A previous study in 2019 had predicted that disease-carrying mosquitoes will reach 500 million more people around the world than they do now, as temperatures rise. Higher temperatures also mean that the breeding season for mosquitoes will get increasingly longer, also expanding the period of disease transmission.
What are Italian authorities doing about it?
There’s not much Italian authorities can do besides telling people to keep away from mosquitoes, as there’s no available vaccination against WNV.
Italy is recommending people wear long trousers and long sleeves when going outdoors at dawn and during sunset (despite the current high temperatures), keep mosquito nets on their windows, and make sure there’s no water stagnating in flowers and plants pots, or dogs’ water bowls.
Other recommendations include cutting the grass to avoid mosquitoes proliferating and introducing fish in ponds and similar so that the insects can naturally be eliminated.
Should you be worried?
Less than 1 per cent of people infected with WNV (1 in 150) actually go on to develop the most severe symptoms, and only 1 in 1,000 people infected will die of the virus.

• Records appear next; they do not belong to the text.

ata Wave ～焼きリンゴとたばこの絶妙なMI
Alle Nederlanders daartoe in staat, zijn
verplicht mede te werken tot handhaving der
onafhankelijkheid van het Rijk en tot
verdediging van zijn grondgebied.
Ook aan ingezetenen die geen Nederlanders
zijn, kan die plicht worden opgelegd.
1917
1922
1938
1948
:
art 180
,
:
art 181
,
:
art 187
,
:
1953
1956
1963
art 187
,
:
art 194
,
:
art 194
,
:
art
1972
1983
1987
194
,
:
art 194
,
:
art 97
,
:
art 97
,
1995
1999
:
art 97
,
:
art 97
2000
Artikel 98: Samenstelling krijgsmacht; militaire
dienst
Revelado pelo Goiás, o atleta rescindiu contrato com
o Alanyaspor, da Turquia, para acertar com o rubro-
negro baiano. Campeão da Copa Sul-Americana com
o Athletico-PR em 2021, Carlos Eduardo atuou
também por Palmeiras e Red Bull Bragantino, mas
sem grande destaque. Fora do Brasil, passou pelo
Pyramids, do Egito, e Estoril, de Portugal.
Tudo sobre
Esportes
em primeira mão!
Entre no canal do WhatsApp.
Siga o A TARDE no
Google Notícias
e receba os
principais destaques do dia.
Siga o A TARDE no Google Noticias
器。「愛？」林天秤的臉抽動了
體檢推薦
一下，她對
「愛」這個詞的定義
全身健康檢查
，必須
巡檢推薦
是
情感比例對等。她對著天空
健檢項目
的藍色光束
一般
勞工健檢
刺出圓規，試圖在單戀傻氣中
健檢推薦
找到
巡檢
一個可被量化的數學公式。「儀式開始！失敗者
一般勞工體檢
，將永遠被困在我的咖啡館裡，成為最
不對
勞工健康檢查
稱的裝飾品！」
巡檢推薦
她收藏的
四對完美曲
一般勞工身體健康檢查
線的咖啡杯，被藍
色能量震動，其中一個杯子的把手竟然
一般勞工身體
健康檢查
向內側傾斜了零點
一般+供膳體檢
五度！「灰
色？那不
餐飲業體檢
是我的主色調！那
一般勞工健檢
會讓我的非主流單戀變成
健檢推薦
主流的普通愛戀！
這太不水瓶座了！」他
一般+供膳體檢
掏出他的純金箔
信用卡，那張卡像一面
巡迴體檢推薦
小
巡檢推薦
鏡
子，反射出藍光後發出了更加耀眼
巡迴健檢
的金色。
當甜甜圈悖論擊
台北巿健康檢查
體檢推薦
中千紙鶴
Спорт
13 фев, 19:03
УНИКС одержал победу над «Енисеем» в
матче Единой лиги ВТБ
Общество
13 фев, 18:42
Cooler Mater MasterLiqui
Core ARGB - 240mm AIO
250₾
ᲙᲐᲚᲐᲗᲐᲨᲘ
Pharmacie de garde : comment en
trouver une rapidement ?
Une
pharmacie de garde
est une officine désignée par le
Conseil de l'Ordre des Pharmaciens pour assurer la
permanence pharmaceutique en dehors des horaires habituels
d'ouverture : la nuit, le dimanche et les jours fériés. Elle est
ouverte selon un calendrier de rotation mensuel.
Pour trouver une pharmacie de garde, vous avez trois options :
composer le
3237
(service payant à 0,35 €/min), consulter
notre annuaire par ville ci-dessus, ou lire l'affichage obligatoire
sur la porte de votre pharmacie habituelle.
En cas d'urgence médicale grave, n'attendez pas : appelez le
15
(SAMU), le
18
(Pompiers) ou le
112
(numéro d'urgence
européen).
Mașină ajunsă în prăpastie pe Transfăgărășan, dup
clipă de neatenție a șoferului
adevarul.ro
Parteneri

Those who develop only mild symptoms, 20 per cent of the people infected, get over the virus in a matter of a few days or a few weeks at worst, like you would a normal fever.
Elderly people are more vulnerable to the virus than young people, with most victims in Italy being in their late 70s and 80s.
But in Italy, things might get worse before the end of summer. Virologist Giorgio Palù, President of the Italian Medicine Agency (Aifa), expects cases to continue rising until September, as reported by Italian newspaper Il Gazzettino.